Их пытался остановить, и собрать в кучу для обороны, молоденький немецкий офицер, с непокрытой головой, потерявший видимо в пылу боя свою фуражку, с развевающимися белыми волосами. Когда он наконец то понял, что остановить никого из своих не удастся, то вскочил в брошенный бронетранспортёр, и оттуда огромной нескончаемой очередью ударил по нашим цепям, прорежая их вполовину.
Он бы наверняка положил нас там всех, но его пулемёт жалобно хрустнув напоследок, неожиданно замолк, то ли кончились патроны, то ли заклинило затвор. И сколько он не пытался его оживить, у него это так и не получилось.
Я летел в первых рядах атакующих, и уже видел его перекошенное от напряжения лицо, закопченное пороховыми газами и обрамленное чёлкой белых волос. Наконец поняв, что выхода нет, фриц вытащил откуда-то из-за пазухи фотографию своей фрау и киндеров, и выставив её перед собой стал истерично кричать: Гитлер капут! Нихт шиссен! Сдаюся! Плэн! Не стреляйт!»
На что я, в дикой злобе, практически не целясь всадив ему пулю из своего маузера прямо между глаз, понёсся дальше, достреливая тех, кто ещё хоть немного пытался шевелиться. Я первым долетел до подбитого нами, нашего танка, и истерично заорал: «Браааатцы! Мы свои!». Люк на башне танка приоткрылся и оттуда высунулся чёрный от гари танкист в шлемофоне с автоматом ППШ в руках, и проворчал: «Ну свои, так свои. Чего так орать громко? Глухой что ли? И вам, «свои», наше здрасьте с кисточкой.»

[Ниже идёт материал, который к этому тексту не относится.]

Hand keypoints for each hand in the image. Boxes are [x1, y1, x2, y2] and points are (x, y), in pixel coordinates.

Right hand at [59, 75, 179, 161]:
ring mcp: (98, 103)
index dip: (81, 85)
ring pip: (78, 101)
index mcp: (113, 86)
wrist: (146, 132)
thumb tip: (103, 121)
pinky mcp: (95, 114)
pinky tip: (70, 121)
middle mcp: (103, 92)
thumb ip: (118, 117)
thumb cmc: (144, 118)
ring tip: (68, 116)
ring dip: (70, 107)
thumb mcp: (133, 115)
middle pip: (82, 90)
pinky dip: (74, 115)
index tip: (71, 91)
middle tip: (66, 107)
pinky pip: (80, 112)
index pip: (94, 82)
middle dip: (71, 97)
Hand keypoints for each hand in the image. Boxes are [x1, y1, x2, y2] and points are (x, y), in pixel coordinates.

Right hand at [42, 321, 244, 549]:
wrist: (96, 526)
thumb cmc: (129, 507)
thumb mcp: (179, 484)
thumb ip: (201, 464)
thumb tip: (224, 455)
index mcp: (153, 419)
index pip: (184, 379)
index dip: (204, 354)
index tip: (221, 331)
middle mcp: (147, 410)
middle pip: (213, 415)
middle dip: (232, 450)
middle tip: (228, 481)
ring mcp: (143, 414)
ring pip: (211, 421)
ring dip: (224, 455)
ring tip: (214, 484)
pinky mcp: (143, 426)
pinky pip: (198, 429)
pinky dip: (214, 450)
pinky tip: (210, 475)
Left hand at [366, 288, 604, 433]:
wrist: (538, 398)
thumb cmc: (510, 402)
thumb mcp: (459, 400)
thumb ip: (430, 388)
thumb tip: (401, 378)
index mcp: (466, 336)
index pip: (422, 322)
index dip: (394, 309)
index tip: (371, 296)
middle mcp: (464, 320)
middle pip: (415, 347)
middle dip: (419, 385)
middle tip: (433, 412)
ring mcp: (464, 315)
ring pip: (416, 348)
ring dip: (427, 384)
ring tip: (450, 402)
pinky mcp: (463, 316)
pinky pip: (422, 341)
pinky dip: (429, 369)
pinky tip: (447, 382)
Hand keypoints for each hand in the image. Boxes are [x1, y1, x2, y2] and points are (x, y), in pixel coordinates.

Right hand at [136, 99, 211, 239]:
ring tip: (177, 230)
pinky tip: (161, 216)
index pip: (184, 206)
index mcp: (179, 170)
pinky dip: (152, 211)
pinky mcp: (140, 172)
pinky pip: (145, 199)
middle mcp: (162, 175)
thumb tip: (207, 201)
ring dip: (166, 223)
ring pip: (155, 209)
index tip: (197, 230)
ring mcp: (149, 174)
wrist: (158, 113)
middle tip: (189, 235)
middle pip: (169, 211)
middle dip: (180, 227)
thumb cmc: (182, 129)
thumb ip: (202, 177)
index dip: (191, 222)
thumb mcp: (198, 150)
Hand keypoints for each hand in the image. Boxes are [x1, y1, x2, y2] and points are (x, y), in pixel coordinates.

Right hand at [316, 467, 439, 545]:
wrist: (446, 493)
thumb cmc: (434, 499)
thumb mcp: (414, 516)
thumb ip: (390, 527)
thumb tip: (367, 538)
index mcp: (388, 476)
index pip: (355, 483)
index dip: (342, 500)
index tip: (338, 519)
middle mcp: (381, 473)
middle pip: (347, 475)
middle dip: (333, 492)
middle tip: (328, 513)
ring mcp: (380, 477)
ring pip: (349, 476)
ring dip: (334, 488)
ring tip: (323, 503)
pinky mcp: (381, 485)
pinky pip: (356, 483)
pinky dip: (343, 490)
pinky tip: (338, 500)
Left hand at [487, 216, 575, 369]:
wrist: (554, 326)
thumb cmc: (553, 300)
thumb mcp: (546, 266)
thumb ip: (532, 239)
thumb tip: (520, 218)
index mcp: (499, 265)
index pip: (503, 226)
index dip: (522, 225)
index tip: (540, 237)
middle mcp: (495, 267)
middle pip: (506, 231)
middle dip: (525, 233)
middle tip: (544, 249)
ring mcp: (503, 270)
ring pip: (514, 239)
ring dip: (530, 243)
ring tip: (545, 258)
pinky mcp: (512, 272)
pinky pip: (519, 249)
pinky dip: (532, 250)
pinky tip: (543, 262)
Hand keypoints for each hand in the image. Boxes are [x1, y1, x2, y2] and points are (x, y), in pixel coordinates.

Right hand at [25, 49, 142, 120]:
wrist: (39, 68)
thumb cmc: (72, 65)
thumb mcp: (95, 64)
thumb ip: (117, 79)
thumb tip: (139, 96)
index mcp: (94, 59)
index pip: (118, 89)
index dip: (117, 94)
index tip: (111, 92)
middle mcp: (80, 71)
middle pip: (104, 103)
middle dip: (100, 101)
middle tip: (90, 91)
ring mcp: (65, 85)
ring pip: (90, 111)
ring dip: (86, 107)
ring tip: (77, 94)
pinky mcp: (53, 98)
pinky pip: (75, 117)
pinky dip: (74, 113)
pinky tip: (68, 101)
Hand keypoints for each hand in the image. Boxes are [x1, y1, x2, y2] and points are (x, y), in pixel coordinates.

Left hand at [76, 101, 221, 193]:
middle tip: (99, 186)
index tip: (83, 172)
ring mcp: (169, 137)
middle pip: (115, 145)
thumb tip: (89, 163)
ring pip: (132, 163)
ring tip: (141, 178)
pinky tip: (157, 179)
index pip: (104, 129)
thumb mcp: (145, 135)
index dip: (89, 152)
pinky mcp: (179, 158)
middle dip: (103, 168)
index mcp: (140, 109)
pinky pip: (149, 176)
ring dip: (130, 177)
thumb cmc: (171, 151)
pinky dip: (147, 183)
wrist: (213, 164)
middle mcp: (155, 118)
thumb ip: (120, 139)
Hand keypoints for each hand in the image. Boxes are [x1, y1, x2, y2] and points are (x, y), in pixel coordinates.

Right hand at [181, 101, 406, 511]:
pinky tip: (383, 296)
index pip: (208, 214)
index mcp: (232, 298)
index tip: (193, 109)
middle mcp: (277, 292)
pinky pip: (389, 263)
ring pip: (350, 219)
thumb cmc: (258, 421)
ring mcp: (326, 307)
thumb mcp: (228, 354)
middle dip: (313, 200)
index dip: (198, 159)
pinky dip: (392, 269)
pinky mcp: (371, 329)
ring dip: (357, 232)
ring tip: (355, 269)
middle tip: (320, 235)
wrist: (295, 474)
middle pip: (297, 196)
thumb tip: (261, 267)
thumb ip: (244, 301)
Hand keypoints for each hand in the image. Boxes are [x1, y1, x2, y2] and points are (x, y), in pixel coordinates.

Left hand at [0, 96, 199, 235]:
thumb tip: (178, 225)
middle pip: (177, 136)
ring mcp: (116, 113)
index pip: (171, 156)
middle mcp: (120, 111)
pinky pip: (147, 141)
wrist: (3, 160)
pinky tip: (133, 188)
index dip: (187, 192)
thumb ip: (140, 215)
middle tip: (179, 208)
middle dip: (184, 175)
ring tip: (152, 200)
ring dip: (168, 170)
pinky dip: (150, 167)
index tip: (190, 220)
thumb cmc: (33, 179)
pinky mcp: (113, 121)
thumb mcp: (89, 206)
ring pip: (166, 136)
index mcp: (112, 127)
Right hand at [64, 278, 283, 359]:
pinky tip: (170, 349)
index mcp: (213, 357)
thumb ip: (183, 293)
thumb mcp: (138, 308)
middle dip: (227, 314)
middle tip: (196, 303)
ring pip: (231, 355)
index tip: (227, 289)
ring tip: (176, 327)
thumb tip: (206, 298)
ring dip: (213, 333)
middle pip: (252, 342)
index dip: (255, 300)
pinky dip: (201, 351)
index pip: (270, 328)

Меня догнал запыхавшийся командир и прошептал горячо на ухо: «Митя. Не вздумай ляпнуть, что это мы его долбанули.» На что я ему весело прокричал: «Ну что ты, Петрович. Мы тут совсем и не при делах. Главное, что это уже наша победа». Подоспевшие партизаны внаглую вытянули танкиста чуть ли не за уши из люка, и принялись подкидывать как мячик над головами.
На что тот только и смог, смеясь прокричать: «Шооо ж вы творите гады-фашисты! УрОните ж меня падлюки! Положте где взяли, живодёры партизанские!»